Belize has placed herself in a very precarious position. The international community is pressuring for going to the ICJ and the Guatemalans will more than likely vote YES to take all their claims to the ICJ, so the pressure in now on Belize to secure a YES vote at the referendum to save face and not being declared “an enemy of peace”. To this end the MFA has publicly declared that Belize needs to go to the ICJ and that they are continuing with their public education campaign, albeit silently, and no doubt trying to secure a YES vote at the referendum. Consequently, Belizeans will not get to hear “the other side of the story” from the proponents of a NO vote to go to the ICJ as this will not be funded by the MFA. This will defeat the original intention for Belizeans to be fully educated on the pros and cons for going to the ICJ so that they can make an informed decision when voting at the referendum. As a result, Belizeans will be railroaded into voting YES at the referendum and which can be detrimental to the territorial integrity of Belize.

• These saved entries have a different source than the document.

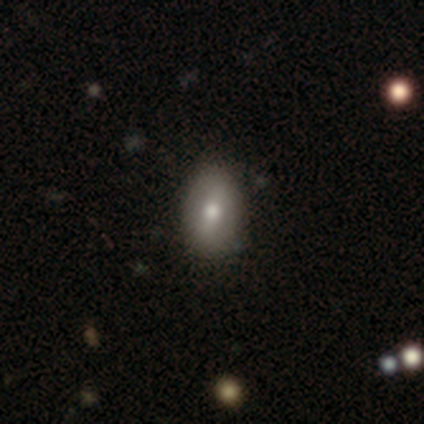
smooth-or-featured: smooth: 80% | star or artifact: 20% | featured or disk: 0%
  how-rounded: in between: 75% | round: 25% | cigar-shaped: 0%
  merging: none: 50% (tied) | minor disturbance: 50% (tied) | major disturbance: 0% | merger: 0%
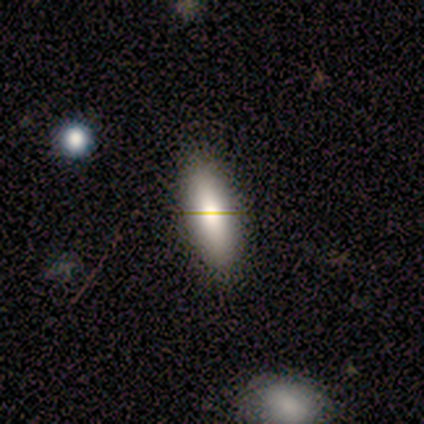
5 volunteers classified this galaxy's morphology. smooth-or-featured: smooth: 80% | star or artifact: 20% | featured or disk: 0%
  how-rounded: in between: 75% | cigar-shaped: 25% | round: 0%
  merging: none: 100% | minor disturbance: 0% | major disturbance: 0% | merger: 0%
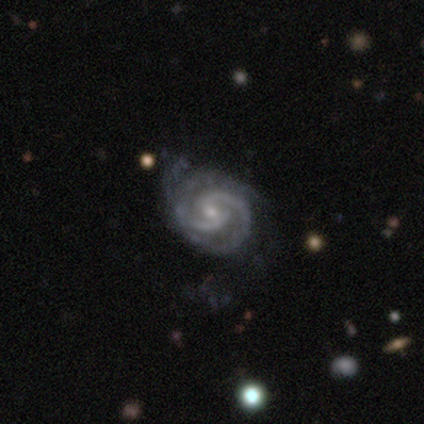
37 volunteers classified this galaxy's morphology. Volunteers were most divided on "bar": weak: 45%, no: 42%, strong: 13%. More confident: spiral arms — yes (100%); edge-on disk — no (97%); smooth or featured — featured or disk (86%); spiral arm count — 2 (77%); bulge size — small (61%); merging — none (53%); spiral winding — medium (52%).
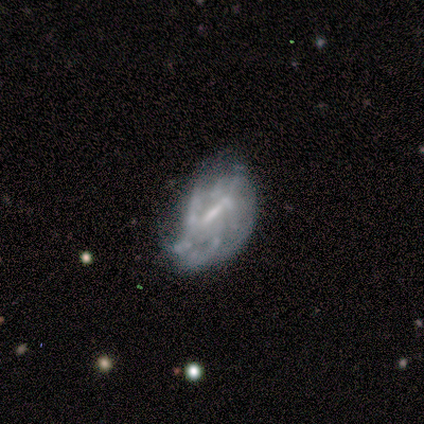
Volunteers were most divided on "smooth or featured": featured or disk: 60%, smooth: 40%, star or artifact: 0%. More confident: edge-on disk — no (100%); bulge size — small (100%); bar — strong (67%); spiral arms — no (67%); merging — none (60%).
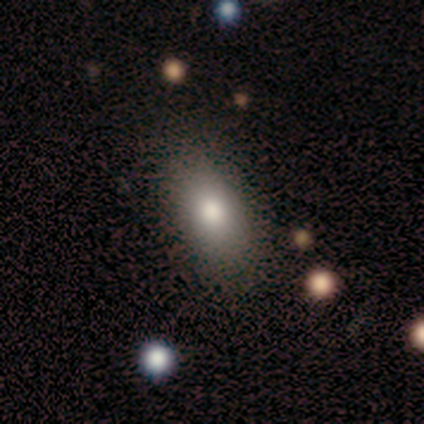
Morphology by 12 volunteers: Q: Smooth or featured?
A: smooth (75%); runner-up: star or artifact (17%)
Q: How rounded?
A: in between (89%); runner-up: cigar-shaped (11%)
Q: Merging?
A: none (90%); runner-up: minor disturbance (10%)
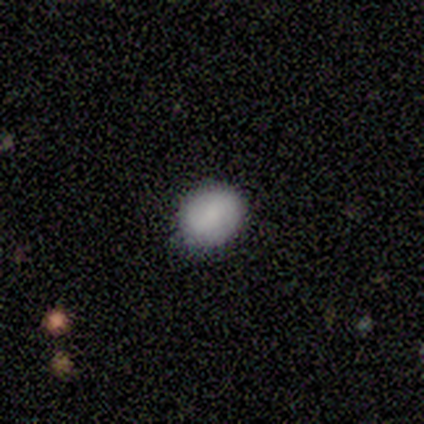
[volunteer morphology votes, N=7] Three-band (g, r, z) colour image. It shows a smooth galaxy with no disk features (86%) that is in between round and cigar-shaped (83%). Merging: none (100%).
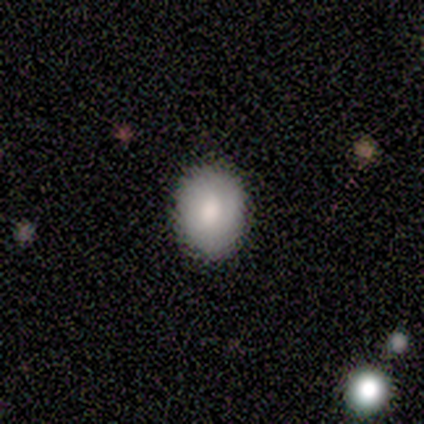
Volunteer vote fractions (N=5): Volunteers were most divided on "how rounded": in between: 80%, round: 20%, cigar-shaped: 0%. More confident: smooth or featured — smooth (100%); merging — none (100%).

While going to the ICJ has its merits, it is extremely risky to go to the ICJ with the SA as is and some of the reasons are (i) the SA is inviting “any and all” claims of Guatemala to be taken to the ICJ for final determination despite the fact that all of Guatemala’s claim died with the signing of the 1859 boundary treaty and again with the 1931 exchange of notes – why invite dead claims?; (ii) in signing the SA Belize has agreed that all or a piece of Belize can be given to Guatemala by the ICJ; (iii) Belizeans are being asked to vote YES in a national referendum to take the Guatemalan claims to the ICJ but we do not know exactly what the claims are; (iv) only if Belize and Guatemala vote YES at their respective referenda will we know exactly what the Guatemalan claims are – too late; (v) if you vote YES at the referendum you are voting your willingness to give up a piece or all of Belize to Guatemala at the ICJ; (vi) once the process has started there is no turning back and we have to abide by the ICJ’s final decision (SA clauses 5&6); (vii) only the Guatemalan claims will be determined by the ICJ as Belize is claiming nothing, not even the validity of the 1859 treaty; (viii) the ICJ will only rule on the question submitted and which relates to the Guatemalan claims in accordance with the SA; (ix) if as a result of voting YES at the referendum, a piece of Belize is given to Guatemala by the ICJ, the Government of Belize will not take blame for not educating you properly but will say – that’s what you voted for.
As patriotic Belizeans we need to further educate ourselves on the Belize-Guatemala territorial dispute and vote NO at the national referendum to take the Guatemalan claims to the ICJ so that we can preserve this little Jewel of ours despite the repercussions we will face from the international community. “Ya da fu we Belize” and “da we live ya”.